## Work task
Rewrite the case excerpts from "Ticketmaster Corp. v." to "is not obvious....", replacing "offeree" with "offer recipient".

## Document text
.....
Quote:Many web sites make you click on “agree” to the terms and conditions before going on, but Ticketmaster does not. Further, the terms and conditions are set forth so that the customer needs to scroll down the home page to find and read them. Many customers instead are likely to proceed to the event page of interest rather than reading the “small print.” It cannot be said that merely putting the terms and conditions in this fashion necessarily creates a contract with any one using the web site.
Ticketmaster Corp. v. Tickets.Com, Inc., 2000 WL 525390, 3 (C.D.Cal., 2000).
Quote:[A]n offeree, regardless of apparent manifestation of his consent, is not bound by inconspicuous contractual provisions of which he was unaware, contained in a document whose contractual nature is not obvious....
Windsor Mills, Inc. v. Collins & Aikman Corp., 25 Cal.App.3d 987, 993, 101 Cal.Rptr. 347 (Cal.Ct.App.1972).
.....
[Saved data entries]
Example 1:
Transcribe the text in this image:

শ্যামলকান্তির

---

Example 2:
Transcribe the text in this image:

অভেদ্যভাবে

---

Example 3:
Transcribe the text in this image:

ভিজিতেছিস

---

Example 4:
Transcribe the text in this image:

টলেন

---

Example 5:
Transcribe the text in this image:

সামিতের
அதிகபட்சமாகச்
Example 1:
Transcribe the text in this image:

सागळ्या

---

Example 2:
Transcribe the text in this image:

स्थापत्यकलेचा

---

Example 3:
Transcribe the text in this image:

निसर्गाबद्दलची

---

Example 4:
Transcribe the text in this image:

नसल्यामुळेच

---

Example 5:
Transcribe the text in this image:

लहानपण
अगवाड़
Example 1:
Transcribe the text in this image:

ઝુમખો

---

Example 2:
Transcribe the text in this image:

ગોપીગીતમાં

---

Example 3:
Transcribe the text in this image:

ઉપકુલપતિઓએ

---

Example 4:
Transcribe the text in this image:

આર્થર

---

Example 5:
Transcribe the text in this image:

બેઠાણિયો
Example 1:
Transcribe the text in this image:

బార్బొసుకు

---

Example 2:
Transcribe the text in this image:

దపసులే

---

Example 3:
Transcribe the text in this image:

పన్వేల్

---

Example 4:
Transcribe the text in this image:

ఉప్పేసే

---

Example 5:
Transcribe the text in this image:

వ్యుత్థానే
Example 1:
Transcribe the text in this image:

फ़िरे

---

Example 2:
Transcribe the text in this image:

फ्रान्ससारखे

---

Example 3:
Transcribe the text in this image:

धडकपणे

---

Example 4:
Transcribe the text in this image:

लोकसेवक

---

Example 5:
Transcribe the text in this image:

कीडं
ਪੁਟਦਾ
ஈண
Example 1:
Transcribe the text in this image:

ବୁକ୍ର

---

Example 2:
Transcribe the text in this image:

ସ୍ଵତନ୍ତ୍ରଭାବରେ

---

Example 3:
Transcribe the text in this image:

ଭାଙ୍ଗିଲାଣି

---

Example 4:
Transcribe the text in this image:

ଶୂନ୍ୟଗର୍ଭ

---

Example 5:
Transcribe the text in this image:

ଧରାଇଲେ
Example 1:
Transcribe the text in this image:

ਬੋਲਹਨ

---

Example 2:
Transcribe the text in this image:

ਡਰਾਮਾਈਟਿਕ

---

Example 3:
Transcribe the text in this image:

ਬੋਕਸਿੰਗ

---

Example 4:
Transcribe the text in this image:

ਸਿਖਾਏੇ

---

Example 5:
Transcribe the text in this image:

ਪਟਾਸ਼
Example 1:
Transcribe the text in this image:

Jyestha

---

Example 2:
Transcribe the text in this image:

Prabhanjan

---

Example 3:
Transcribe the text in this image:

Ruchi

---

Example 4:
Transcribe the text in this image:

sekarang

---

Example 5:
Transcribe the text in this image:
.....
## Solved exercise
Ticketmaster Corp. v. Tickets.Com, Inc., 2000 WL 525390, 3 (C.D.Cal., 2000).
Quote:[A]n offer recipient, regardless of apparent manifestation of his consent, is not bound by inconspicuous contractual provisions of which he was unaware, contained in a document whose contractual nature is not obvious....